Therefore, centre of mass from base BC of cone will be –

\bar {y_{base}} = \left [ h - \left ( \frac {2h}{3} \right ) \right ]

= \left ( \frac {h}{3} \right )

*A right circular hollow cone has centre of mass at a height of * \left ( \frac {h}{3} \right ) * from its base.*

__Centre of Mass of Irregular Lamina__

*Centre of mass of irregular shaped solid laminar body is determined by vector addition of the position vectors for all tiny mass particles of that body.*

Consider about a irregular lamina as shown in figure.

Assume that the lamina is made up of ( n ) numbers of tiny particles of masses ( m_1 ), \ ( m_2 ), \ ....... ( m_n ) etc.

Point ( A ) is taken as the reference point to locate the centre of mass of the body.

Let, the co-ordinates of tiny mass particles from reference point ( A ) are –

( x_1, \ y_1 ), \ ( x_2, \ y_2 ), \ ....... ( x_n, \ y_n ) etc.

These co-ordinates represent the position of centre of mass of individual tiny particles with respect to point ( A ) .

By taking vector sum of all the *moments* of tiny mass particles about point ( A ) , we will get the position of centre of mass for the whole body.
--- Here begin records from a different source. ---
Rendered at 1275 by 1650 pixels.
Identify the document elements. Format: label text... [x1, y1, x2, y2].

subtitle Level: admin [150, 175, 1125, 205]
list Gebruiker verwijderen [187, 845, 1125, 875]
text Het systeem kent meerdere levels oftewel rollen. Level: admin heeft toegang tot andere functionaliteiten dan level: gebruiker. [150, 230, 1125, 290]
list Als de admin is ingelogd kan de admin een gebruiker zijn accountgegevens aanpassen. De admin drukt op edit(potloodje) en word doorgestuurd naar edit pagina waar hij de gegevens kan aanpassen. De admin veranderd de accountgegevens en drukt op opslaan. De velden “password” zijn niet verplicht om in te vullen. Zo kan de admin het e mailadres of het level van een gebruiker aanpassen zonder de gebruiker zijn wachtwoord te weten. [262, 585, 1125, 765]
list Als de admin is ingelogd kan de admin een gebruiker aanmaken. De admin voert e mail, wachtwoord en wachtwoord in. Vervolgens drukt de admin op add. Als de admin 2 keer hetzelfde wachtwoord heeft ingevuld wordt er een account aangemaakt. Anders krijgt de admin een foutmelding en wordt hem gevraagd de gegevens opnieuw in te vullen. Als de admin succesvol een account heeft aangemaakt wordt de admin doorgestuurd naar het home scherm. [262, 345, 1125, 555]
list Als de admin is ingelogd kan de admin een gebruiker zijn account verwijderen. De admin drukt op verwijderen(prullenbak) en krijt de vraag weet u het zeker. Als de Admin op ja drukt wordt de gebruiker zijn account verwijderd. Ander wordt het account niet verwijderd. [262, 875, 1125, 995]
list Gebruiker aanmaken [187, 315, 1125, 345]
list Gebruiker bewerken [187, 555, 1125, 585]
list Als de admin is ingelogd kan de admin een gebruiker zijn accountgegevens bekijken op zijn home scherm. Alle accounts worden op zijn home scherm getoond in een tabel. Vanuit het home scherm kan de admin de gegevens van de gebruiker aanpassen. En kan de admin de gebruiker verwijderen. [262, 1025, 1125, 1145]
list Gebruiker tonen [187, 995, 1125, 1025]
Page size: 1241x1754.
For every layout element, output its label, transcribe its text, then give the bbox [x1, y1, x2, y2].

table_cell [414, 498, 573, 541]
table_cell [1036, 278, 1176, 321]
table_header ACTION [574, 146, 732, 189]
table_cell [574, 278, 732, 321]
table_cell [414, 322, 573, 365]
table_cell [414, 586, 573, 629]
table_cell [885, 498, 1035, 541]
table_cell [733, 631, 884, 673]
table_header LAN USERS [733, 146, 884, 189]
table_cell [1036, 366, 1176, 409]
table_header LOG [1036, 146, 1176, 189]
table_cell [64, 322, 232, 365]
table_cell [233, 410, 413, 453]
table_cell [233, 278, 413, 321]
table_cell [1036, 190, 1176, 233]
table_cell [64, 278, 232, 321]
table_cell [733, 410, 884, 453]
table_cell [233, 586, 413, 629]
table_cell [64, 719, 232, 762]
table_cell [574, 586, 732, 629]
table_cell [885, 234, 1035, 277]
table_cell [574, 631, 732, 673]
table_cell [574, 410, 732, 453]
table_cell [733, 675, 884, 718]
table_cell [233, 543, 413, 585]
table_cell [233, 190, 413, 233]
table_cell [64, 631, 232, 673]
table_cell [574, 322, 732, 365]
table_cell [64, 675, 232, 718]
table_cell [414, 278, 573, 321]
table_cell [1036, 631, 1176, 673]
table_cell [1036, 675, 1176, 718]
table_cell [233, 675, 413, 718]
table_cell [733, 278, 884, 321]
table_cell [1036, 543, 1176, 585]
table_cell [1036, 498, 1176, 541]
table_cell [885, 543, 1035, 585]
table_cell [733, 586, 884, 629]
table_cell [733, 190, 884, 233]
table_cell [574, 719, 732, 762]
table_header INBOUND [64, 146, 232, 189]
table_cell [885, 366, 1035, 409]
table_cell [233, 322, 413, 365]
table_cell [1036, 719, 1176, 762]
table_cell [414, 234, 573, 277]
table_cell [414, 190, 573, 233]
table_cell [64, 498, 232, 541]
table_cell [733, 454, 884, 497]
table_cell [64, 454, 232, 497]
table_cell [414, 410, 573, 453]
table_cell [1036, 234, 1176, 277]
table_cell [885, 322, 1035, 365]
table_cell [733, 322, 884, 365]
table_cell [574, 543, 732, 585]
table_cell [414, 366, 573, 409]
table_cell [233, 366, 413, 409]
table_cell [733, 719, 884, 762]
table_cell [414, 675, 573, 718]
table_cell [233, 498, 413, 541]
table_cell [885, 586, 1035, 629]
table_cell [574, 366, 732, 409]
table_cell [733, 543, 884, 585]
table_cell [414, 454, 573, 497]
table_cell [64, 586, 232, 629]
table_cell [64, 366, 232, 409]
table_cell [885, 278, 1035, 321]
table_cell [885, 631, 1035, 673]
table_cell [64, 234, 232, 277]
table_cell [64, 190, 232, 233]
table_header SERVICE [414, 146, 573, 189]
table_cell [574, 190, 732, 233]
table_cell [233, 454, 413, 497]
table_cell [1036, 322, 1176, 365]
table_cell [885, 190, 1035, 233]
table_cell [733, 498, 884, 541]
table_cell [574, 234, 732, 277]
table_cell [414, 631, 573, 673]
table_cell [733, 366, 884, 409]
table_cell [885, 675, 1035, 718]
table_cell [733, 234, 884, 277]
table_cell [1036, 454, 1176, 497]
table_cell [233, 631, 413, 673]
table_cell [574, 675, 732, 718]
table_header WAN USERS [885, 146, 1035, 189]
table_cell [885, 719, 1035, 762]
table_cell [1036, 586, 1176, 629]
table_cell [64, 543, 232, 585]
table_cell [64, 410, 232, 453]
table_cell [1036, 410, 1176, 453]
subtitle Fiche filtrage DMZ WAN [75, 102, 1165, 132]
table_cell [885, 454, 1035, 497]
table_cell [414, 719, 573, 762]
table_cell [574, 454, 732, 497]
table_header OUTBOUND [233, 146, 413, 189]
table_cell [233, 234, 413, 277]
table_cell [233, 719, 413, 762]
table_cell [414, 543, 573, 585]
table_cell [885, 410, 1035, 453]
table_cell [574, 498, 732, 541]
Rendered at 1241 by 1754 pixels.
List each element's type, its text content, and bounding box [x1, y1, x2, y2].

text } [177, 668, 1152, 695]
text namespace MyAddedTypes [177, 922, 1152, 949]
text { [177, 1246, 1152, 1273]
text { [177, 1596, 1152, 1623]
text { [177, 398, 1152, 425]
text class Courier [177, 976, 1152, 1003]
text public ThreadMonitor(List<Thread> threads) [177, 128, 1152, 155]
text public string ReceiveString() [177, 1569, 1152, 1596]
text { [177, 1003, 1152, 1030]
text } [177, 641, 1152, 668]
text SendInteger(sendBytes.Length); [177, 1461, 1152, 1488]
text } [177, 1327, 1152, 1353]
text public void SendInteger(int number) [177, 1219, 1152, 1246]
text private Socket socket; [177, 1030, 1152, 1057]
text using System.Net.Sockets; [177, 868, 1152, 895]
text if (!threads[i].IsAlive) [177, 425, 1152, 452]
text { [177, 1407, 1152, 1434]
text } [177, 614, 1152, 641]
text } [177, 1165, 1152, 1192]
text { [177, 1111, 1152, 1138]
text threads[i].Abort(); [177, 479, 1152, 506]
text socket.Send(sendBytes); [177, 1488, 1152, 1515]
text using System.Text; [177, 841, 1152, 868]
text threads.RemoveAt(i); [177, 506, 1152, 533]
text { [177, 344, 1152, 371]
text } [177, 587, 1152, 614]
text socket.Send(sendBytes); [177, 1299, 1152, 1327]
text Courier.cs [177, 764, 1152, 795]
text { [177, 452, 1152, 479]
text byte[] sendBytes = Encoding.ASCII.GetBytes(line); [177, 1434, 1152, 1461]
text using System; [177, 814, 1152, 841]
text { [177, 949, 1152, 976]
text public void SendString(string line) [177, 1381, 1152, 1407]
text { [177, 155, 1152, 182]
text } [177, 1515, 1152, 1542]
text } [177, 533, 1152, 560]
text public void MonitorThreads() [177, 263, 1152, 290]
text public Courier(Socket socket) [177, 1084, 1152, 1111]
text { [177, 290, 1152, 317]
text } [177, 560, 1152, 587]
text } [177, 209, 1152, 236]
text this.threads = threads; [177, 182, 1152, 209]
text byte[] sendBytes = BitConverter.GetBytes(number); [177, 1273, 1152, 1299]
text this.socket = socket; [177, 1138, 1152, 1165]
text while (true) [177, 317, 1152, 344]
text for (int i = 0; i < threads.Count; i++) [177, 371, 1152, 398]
Therefore, x co-ordinate of centre of mass of body will be –

M_x = \left [ \frac {\left ( m_1 x_1 \right ) + \left ( m_2 x_2 \right ) + ....... + \left ( m_n x_n \right )}{\left (m_1 + m_2 + ..... + m_n \right )} \right ]

Similarly, y co-ordinate of centre of mass of body will be –

M_y = \left [ \frac {\left ( m_1 y_1 \right ) + \left ( m_2 y_2 \right ) + ....... + \left ( m_n x_n \right )}{\left (m_1 + m_2 + ..... + m_n \right )} \right ]

Therefore, whole mass of the body can be assumed to be concentrated at a point whose co-ordinate is \left ( M_x, \ M_y \right ) .